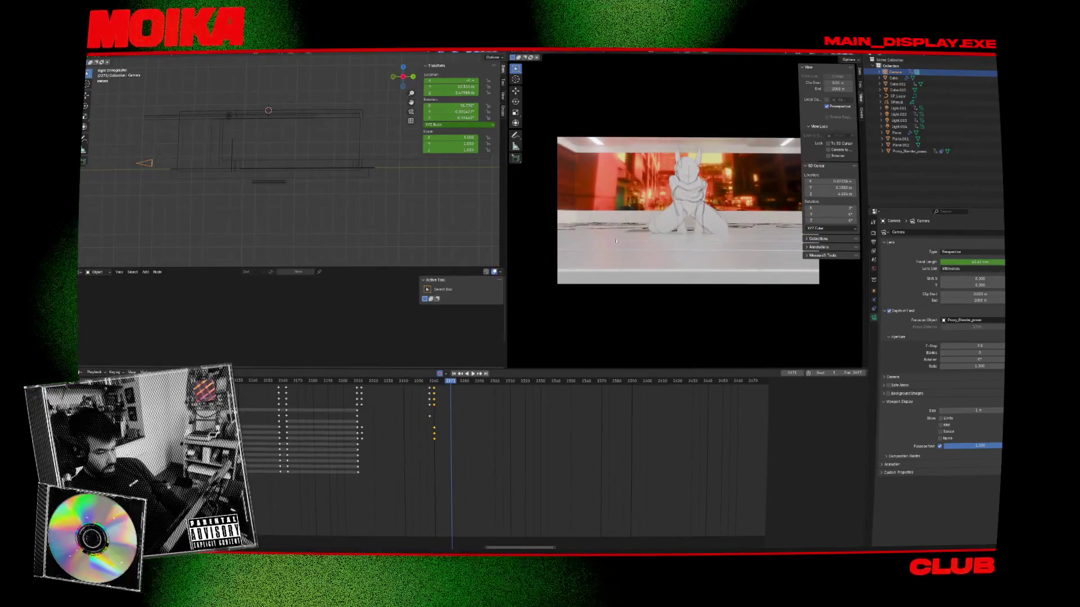
Step: Select the Proxy_Blender_poses figure and nudge it at frame 2233
click(695, 207)
drag(447, 384, 375, 386)
key(g)
click(347, 197)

---

Exercise:
Without including any pictures, output each entry above exactly as it appears.

The completed task:
Step: Select the Proxy_Blender_poses figure and nudge it at frame 2233
click(695, 207)
drag(447, 384, 375, 386)
key(g)
click(347, 197)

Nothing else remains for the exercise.